--- JOB ---
After locating the line with "hfov_deg: 26.0" in the records below, print it and every line after it exactly.

--- SOURCE DATA ---
::::::

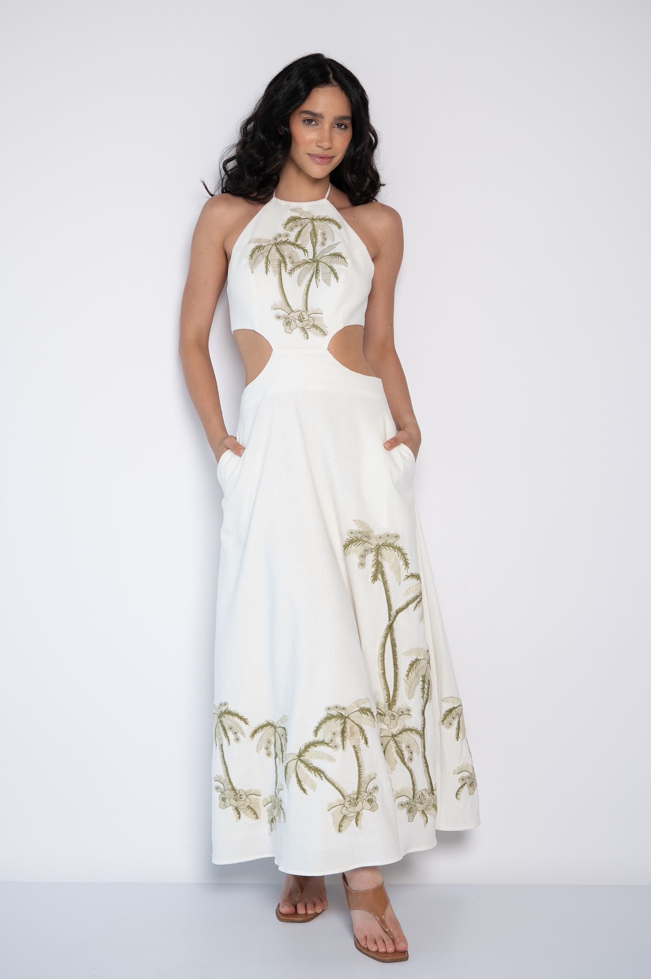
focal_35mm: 52
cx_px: 326
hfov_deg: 26.0
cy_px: 490
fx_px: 1412
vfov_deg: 38.2
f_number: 4.5
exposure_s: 1/125
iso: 200
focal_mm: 52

::::::

--- THE COMPLETED TASK ---
hfov_deg: 26.0
cy_px: 490
fx_px: 1412
vfov_deg: 38.2
f_number: 4.5
exposure_s: 1/125
iso: 200
focal_mm: 52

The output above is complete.